**REQUESTS**
1. In the article on Ceph placement group states, what is the optimum state for placement groups in the PG map?
2. From the Ceph placement group article, extract the passage starting with "A placement group" and going on through "OSD states further.".

**PROVIDED TEXT**
** Begin **
What are the possible Placement Group states in an RHCS/Ceph cluster?

Solution Verified - Updated 11 Jul 2025

Environment

Red Hat Ceph Storage 1.3.x
Red Hat Ceph Storage 2.x

Issue

What are some of the possible states the Placement Groups in an RHCS/Ceph cluster can be in?

Resolution

When checking a cluster’s status (e.g., running ceph -w or ceph -s), Ceph will report the status of placement groups.
A placement group can have one or more states. The optimum state for placement groups in the PG map is active + clean.
Placement groups which are in active+<other-state> should ideally serve data.
Placement groups that has a status of down would not serve data. Use ceph health detail to map the backing OSDs for such PGs and investigate the OSD states further.
An example of a HEALTHY cluster:

$ ceph -s
  cluster <UUID>
  health HEALTH_OK
  monmap e3: 1 mons at {<MONITOR-NODE-1>=<IP-ADDRESS>:<PORT>,...}
  election epoch 5, quorum 0 hp-m300-4
  osdmap e1850: 18 osds: 18 up, 18 in
  pgmap v1411049: 1312 pgs, 12 pools, 91017 kB data, 52 objects
  591 GB used, 308 GB / 899 GB avail
  1312 active+clean <== (Number of Placement Groups and it's state)

Example for a cluster that is not HEALTHY.

# ceph -s

cluster <UUID>
health HEALTH_WARN
  230 pgs backfill
  65 pgs backfilling
  216 pgs degraded
  7 pgs peering
  35 pgs recovering
  118 pgs recovery_wait
  37 pgs stuck inactive
  472 pgs stuck unclean
  17 pgs undersized
  recovery 1562/194386 objects degraded (0.804%)
  recovery 14899/194386 objects misplaced (7.665%)
 monmap e3: 1 mons at {<MONITOR-NODE-1>=<IP-ADDRESS>:<PORT>,...}
 osdmap e1021: 36 osds: 36 up, 36 in; 266 remapped pgs
  pgmap v12274993: 5056 pgs, 17 pools, 560 GB data, 92756 objects
  1170 GB used, 39031 GB / 40201 GB avail
  1562/194386 objects degraded (0.804%)
  14899/194386 objects misplaced (7.665%)
  4508 active+clean
  210 active+remapped+wait_backfill
  69 active+recovery_wait+degraded
  49 active+recovery_wait+degraded+remapped
  48 active+remapped+backfilling
  37 activating
  23 active+recovering+degraded
  15 active+remapped
  14 active+undersized+degraded+remapped+wait_backfill
  14 activating+remapped
  14 active+degraded+remapped+backfilling
  14 activating+degraded+remapped
  12 active+recovering+degraded+remapped
  9 activating+degraded
  7 peering
  6 active+degraded+remapped+wait_backfill
  3 active+undersized+degraded+remapped+backfilling
  3 active+degraded+remapped
  1 inactive

IMPORTANT:

The network is an important aspect of a distributed system, hence make sure network configurations are unique throughout the cluster network and the interfaces, both cluster_network and public_network.
For example, a unique MTU should be used (either 9000 or 1500) across the network interfaces in the OSD and MON nodes.
The presence of different MTUs in a cluster can bring in unexpected behaviours such as OSD flapping, heartbeat_check failures, OSDs being wrongly marked down, placement groups stuck in peering etc..
** End **
**RECORDED INFORMATION**
** Begin **
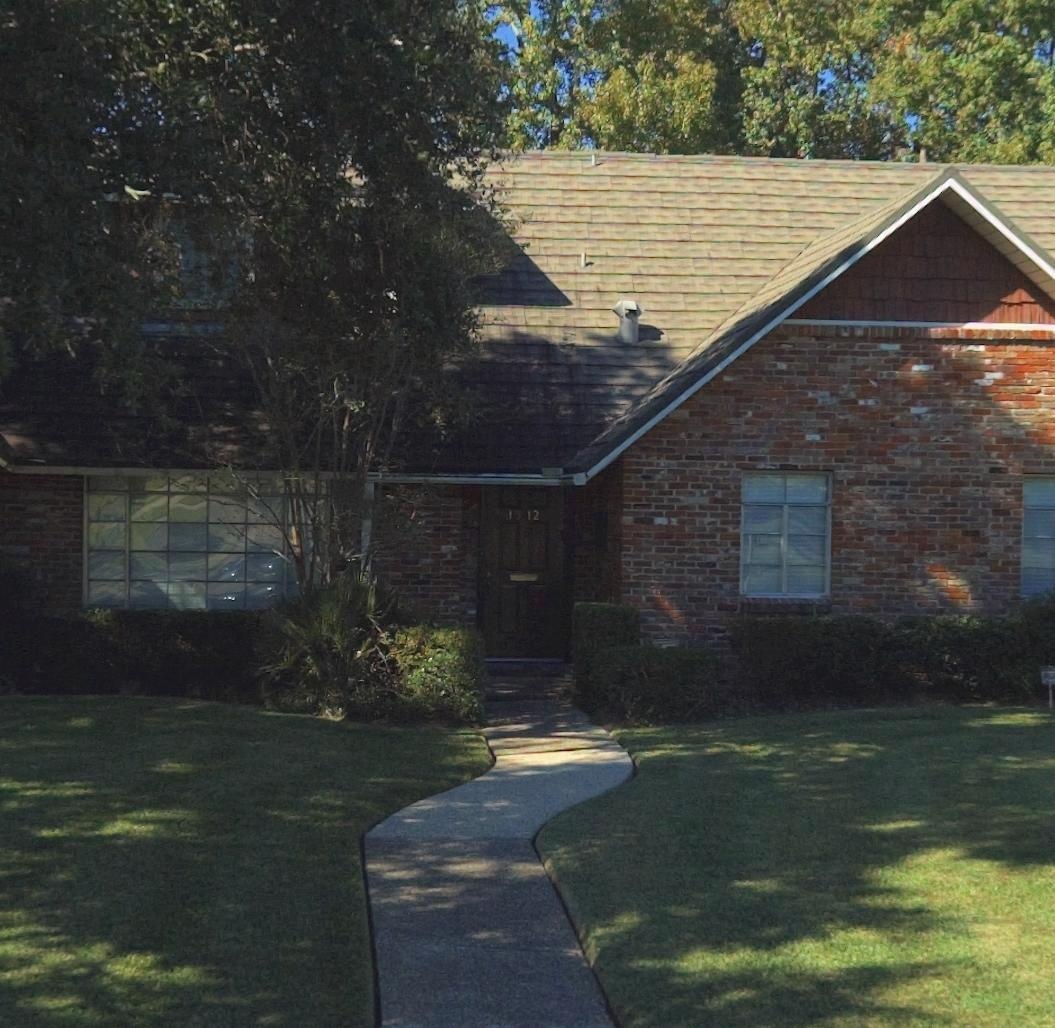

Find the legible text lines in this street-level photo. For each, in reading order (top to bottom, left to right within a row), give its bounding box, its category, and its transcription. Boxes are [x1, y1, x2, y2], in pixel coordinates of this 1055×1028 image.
** End **
**ANSWERS TO THE PROBLEMS**
1. Active + clean.

2.
A placement group can have one or more states. The optimum state for placement groups in the PG map is active + clean.
Placement groups which are in active+<other-state> should ideally serve data.
Placement groups that has a status of down would not serve data. Use ceph health detail to map the backing OSDs for such PGs and investigate the OSD states further.